→ **TEXTO PARA REVISAR**:
◆ ◆ ◆

Hace poco releía El día que España derrotó a Inglaterra, del historiador y político colombiano Pablo Victoria, a quien tuve la suerte de conocer hace algunos años. En este fantástico trabajo, Victoria relata de forma novelada la gran derrota que sufrió Inglaterra en su intento de tomar Cartagena de Indias en 1741. Es en esa batalla cuando emerge para la historia la figura heroica de Blas de Lezo, el general de la Armada española que logra evitar que una fuerza muy superior se haga con una ciudad vital para los intereses de España. Pese a su épica y valiente gestión, Blas de Lezo moriría menos de tres meses después degradado, olvidado y empobrecido, víctima de las intrigas de su superior, el virrey Eslava, un personaje mediocre que, por encima de todo, no aceptó nunca que Lezo brillase con una luz más fuerte. El virrey procuró rodearse siempre de militares menos destacados, ya que quería que todo el reconocimiento y la gloria de la victoria española recayesen en él. Por esa misma razón calumnió y desprestigió a Blas de Lezo hasta hacerlo caer.

Hoy Blas de Lezo lo tendría aún más difícil, ya que tipos como el virrey Eslava se han apoderado de la política española, donde los principios de mérito y capacidad murieron hace mucho tiempo.

Como habrá lectores de menos de 30 años a los que esto del mérito y la capacidad aplicado a la política le suene a chino, les recuerdo que se trata de la exigencia general de seleccionar a los candidatos a ocupar cargos políticos y responsabilidades públicas valorando sus capacidades, méritos académicos y, sobre todo, profesionales (ya sabemos que la universidad no tiene hoy el prestigio que tenía antes). Como digo, ciencia ficción en la política española.

Actualmente, si alguien quiere ascender en el terreno político debe tener claro que lo más importante es reunir una combinación de lealtad/mediocridad. La realidad es que, en la mayoría de los casos, ascienden en política los que son leales/mediocres, no los que cuentan con una trayectoria brillante.

◆ ◆ ◆

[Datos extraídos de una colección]
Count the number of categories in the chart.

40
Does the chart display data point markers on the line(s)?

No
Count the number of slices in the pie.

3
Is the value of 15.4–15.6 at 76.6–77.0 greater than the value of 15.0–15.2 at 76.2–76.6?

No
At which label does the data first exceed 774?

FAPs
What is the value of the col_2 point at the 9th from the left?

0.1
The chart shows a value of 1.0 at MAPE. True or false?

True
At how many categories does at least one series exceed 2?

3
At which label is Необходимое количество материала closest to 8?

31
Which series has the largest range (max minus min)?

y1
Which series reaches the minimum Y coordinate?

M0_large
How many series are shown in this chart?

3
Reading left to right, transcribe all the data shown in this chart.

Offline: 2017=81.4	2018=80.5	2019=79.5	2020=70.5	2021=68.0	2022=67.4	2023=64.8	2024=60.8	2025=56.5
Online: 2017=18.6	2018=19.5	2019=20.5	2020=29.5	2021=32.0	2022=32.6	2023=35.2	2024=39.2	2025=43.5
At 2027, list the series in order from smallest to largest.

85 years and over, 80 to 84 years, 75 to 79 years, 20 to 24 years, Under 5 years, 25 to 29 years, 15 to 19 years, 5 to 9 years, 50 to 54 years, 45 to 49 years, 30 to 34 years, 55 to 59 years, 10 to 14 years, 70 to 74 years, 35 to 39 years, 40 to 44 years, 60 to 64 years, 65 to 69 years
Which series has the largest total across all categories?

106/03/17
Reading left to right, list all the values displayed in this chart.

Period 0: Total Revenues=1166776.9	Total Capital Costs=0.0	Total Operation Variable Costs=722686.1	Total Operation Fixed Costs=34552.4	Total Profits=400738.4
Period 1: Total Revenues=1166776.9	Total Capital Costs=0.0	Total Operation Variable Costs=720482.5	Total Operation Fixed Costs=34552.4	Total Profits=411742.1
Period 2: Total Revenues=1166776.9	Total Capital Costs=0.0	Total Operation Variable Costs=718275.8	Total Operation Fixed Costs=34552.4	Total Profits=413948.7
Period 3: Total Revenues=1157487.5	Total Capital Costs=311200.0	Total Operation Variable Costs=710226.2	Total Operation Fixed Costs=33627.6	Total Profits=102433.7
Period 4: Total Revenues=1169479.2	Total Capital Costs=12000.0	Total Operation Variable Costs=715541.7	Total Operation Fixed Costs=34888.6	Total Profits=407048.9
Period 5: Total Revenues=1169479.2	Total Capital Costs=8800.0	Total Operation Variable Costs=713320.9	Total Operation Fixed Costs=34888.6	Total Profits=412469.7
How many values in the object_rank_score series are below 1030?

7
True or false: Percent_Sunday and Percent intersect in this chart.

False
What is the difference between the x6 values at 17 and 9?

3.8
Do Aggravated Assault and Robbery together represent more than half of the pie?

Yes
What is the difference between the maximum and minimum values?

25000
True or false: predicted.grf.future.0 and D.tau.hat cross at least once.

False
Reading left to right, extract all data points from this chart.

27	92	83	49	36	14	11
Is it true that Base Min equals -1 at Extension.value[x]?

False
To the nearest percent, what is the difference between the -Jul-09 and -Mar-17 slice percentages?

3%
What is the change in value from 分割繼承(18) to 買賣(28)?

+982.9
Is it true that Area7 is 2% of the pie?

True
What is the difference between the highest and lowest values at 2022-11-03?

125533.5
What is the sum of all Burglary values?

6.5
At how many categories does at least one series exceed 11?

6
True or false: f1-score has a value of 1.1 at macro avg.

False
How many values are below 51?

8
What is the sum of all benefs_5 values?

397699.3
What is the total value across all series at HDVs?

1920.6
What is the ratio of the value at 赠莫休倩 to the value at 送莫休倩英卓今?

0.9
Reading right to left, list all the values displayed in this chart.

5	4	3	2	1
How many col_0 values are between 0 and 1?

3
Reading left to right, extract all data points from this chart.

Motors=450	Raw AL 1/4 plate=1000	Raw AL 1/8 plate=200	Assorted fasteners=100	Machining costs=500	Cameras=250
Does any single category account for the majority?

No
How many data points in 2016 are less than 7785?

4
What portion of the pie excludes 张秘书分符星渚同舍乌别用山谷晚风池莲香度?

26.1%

◆ ◆ ◆

→ **SOBRE ESTE EJERCICIO**:
Conteste brevemente, a partir del texto sobre Blas de Lezo, las siguientes preguntas:
(a) ¿En qué año intentó Inglaterra tomar Cartagena de Indias?
(b) ¿Quién era el superior de Blas de Lezo?
(c) ¿Qué combinación debe reunir hoy quien quiera ascender en el terreno político?

→ **EJERCICIO RESUELTO**:
(a) En 1741.
(b) El virrey Eslava.
(c) Una combinación de lealtad/mediocridad.